(INFORMATION GIVEN begins)

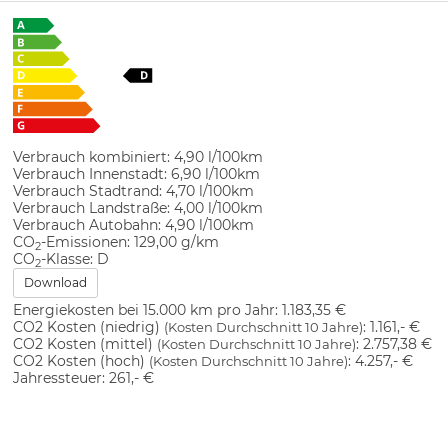
Verbrauch kombiniert:
4,90 l/100km
Verbrauch Innenstadt:
6,90 l/100km
Verbrauch Stadtrand:
4,70 l/100km
Verbrauch Landstraße:
4,00 l/100km
Verbrauch Autobahn:
4,90 l/100km
CO
-Emissionen:
129,00 g/km
2
CO
-Klasse:
D
2
Download
Energiekosten bei 15.000 km pro Jahr:
1.183,35 €
CO2 Kosten (niedrig)
:
1.161,- €
(Kosten Durchschnitt 10 Jahre)
CO2 Kosten (mittel)
:
2.757,38 €
(Kosten Durchschnitt 10 Jahre)
CO2 Kosten (hoch)
:
4.257,- €
(Kosten Durchschnitt 10 Jahre)
Jahressteuer:
261,- €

(INFORMATION GIVEN ends)

Print the text lines of the material above exactly as they appear, in the same order. Leave the picture out of your answer.

Verbrauch kombiniert:
4,90 l/100km
Verbrauch Innenstadt:
6,90 l/100km
Verbrauch Stadtrand:
4,70 l/100km
Verbrauch Landstraße:
4,00 l/100km
Verbrauch Autobahn:
4,90 l/100km
CO
-Emissionen:
129,00 g/km
2
CO
-Klasse:
D
2
Download
Energiekosten bei 15.000 km pro Jahr:
1.183,35 €
CO2 Kosten (niedrig)
:
1.161,- €
(Kosten Durchschnitt 10 Jahre)
CO2 Kosten (mittel)
:
2.757,38 €
(Kosten Durchschnitt 10 Jahre)
CO2 Kosten (hoch)
:
4.257,- €
(Kosten Durchschnitt 10 Jahre)
Jahressteuer:
261,- €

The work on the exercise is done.